▶ [PROVIDED DATA]:

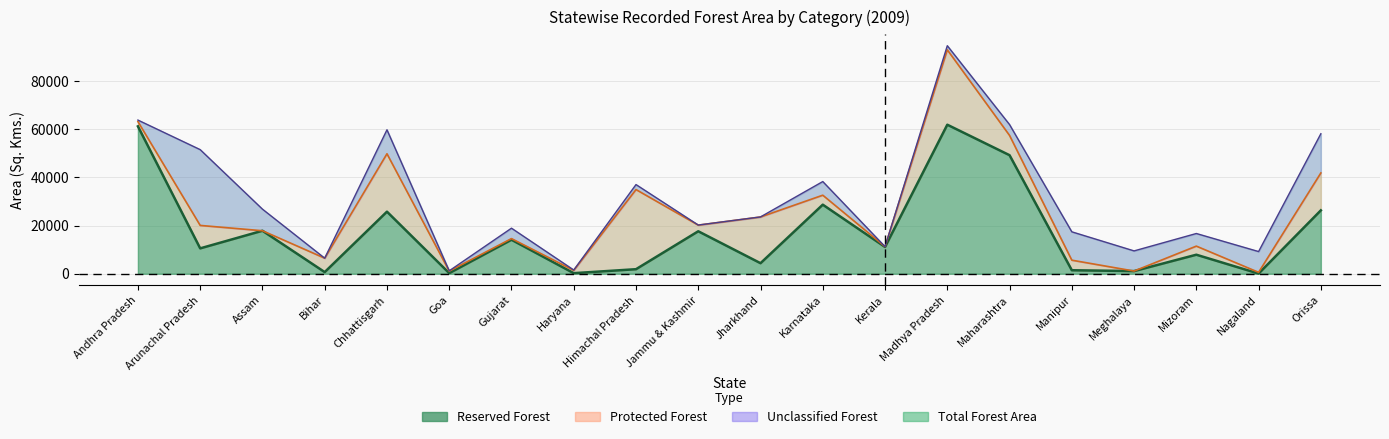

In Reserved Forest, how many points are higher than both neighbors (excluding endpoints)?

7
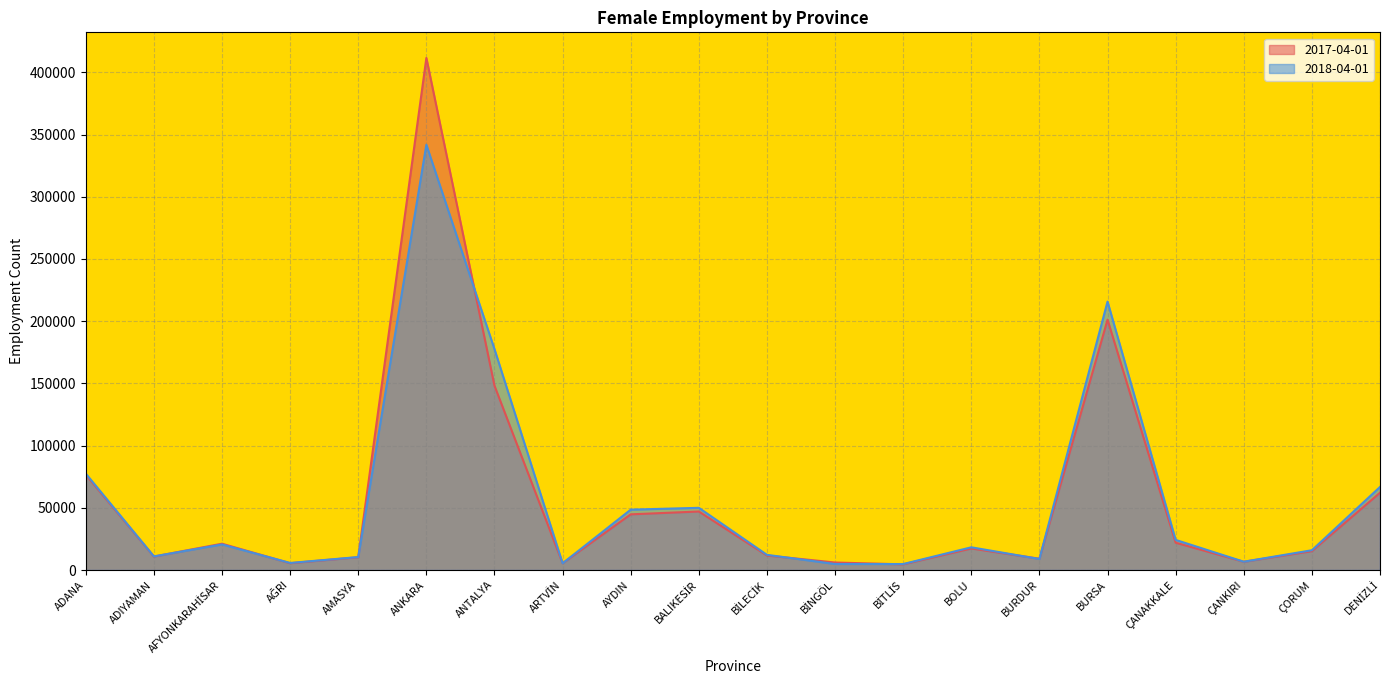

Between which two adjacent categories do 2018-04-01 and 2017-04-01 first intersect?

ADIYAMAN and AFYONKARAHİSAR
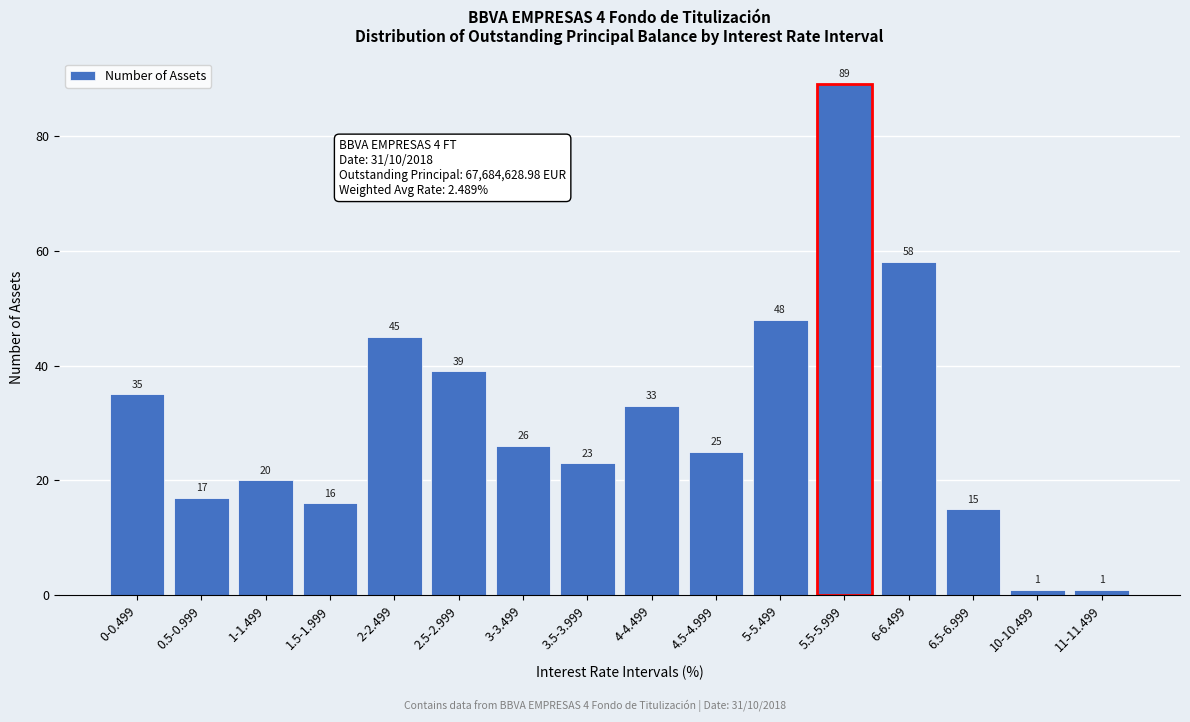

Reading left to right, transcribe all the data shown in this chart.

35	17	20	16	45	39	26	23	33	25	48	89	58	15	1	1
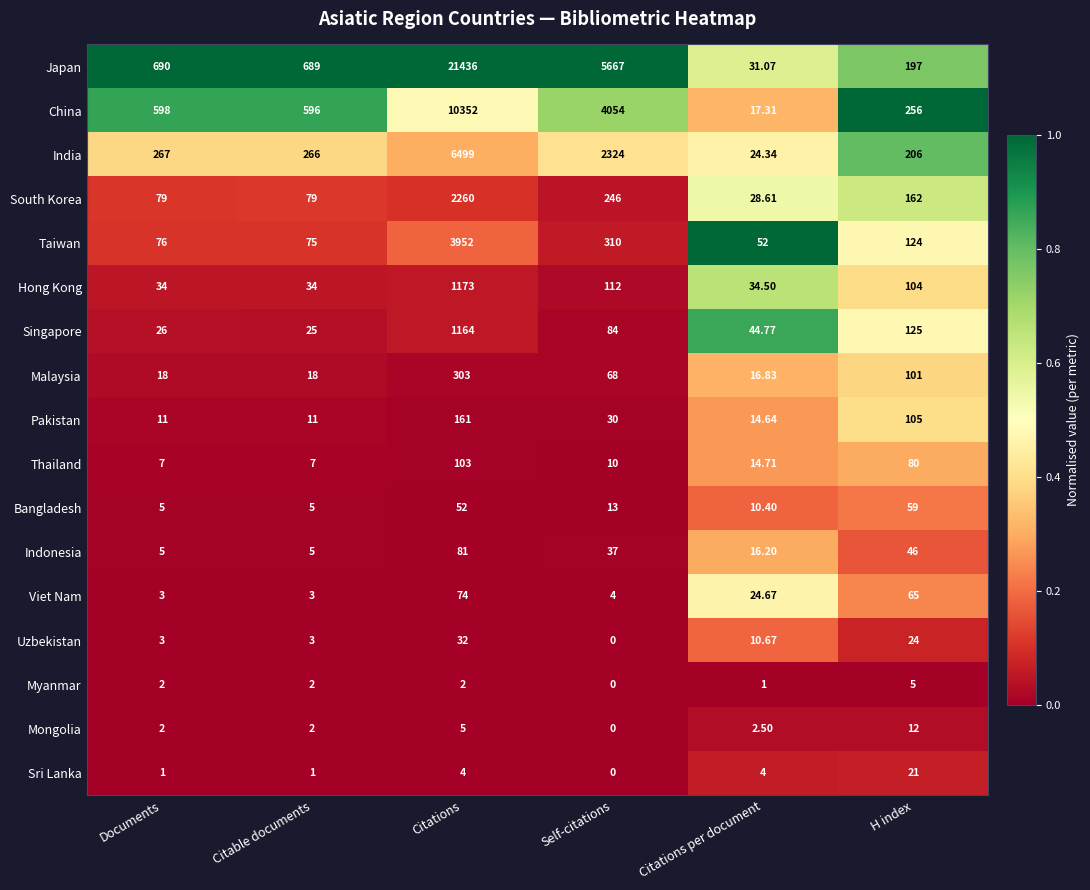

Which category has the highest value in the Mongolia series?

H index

...

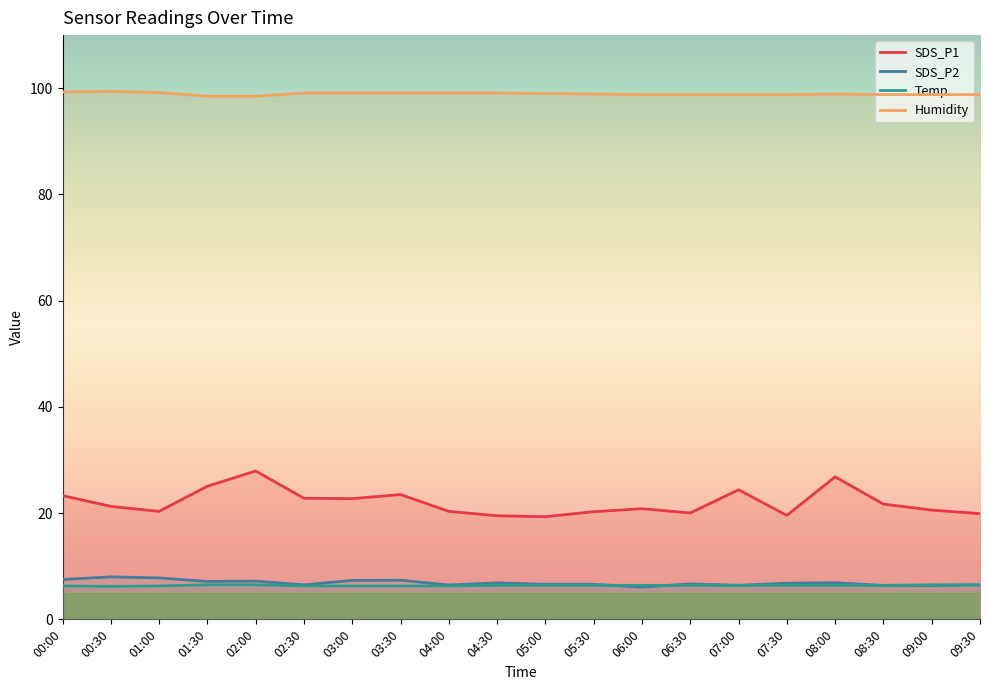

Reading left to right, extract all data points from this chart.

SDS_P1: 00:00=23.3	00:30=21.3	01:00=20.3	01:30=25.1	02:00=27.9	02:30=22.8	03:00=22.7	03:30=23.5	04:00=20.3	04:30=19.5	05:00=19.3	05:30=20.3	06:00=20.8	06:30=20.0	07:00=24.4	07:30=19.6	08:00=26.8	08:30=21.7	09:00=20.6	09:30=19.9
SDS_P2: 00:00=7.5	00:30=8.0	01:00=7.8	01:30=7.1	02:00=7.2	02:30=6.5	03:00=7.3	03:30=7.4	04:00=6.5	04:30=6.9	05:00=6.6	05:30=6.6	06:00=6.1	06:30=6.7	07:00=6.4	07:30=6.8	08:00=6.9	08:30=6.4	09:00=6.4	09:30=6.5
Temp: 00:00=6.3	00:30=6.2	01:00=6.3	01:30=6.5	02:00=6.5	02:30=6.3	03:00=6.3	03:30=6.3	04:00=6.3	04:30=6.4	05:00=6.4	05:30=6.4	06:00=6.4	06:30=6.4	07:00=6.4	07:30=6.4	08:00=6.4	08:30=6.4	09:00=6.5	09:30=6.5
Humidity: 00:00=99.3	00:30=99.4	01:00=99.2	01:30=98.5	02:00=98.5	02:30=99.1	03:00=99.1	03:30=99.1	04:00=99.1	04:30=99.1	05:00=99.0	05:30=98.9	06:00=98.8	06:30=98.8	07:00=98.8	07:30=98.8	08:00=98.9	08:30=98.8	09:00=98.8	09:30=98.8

---

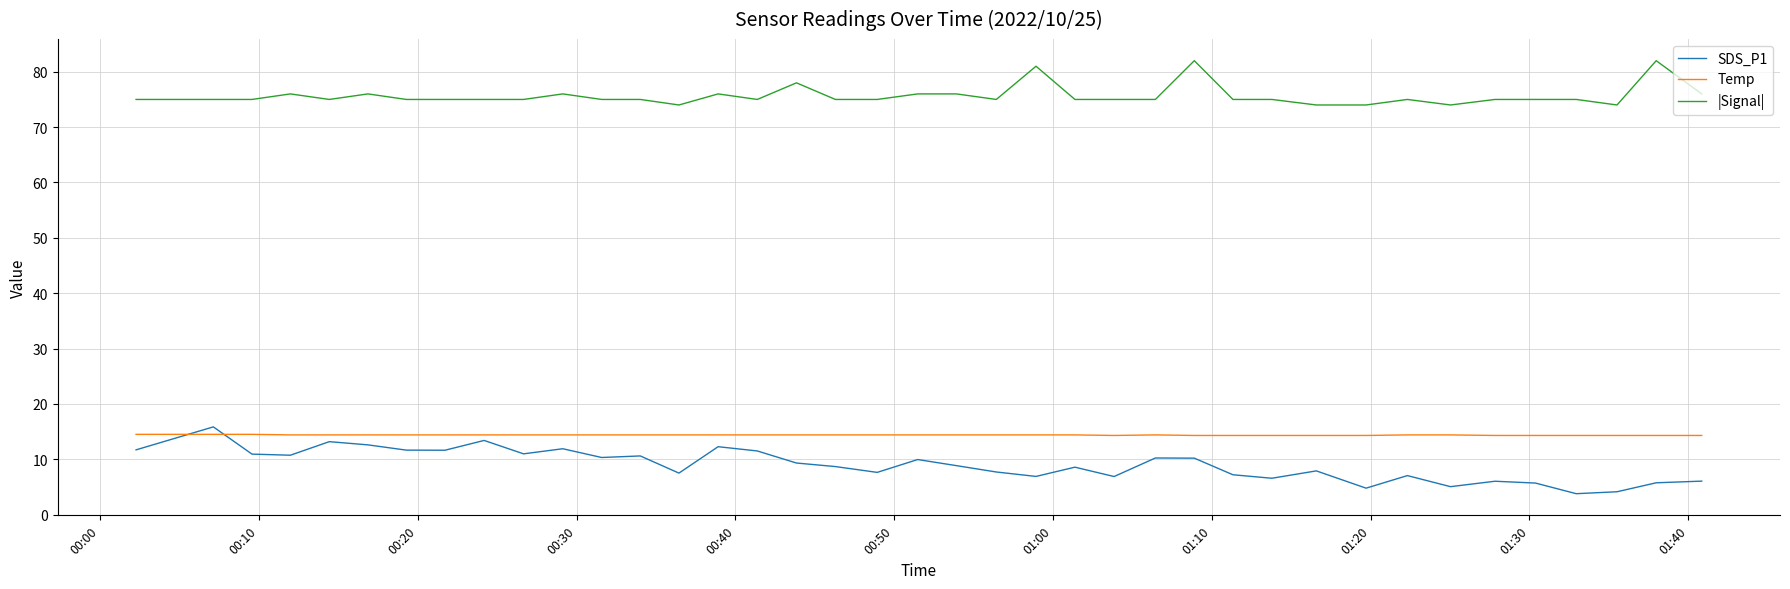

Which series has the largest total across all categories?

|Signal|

▶ [PROBLEM TO SOLVE]: Go through the items above and copy out, unchanged, each line that contains the word "series".

▶ [THE COMPLETED TASK]:
Which category has the highest value in the Mongolia series?
Which series has the largest total across all categories?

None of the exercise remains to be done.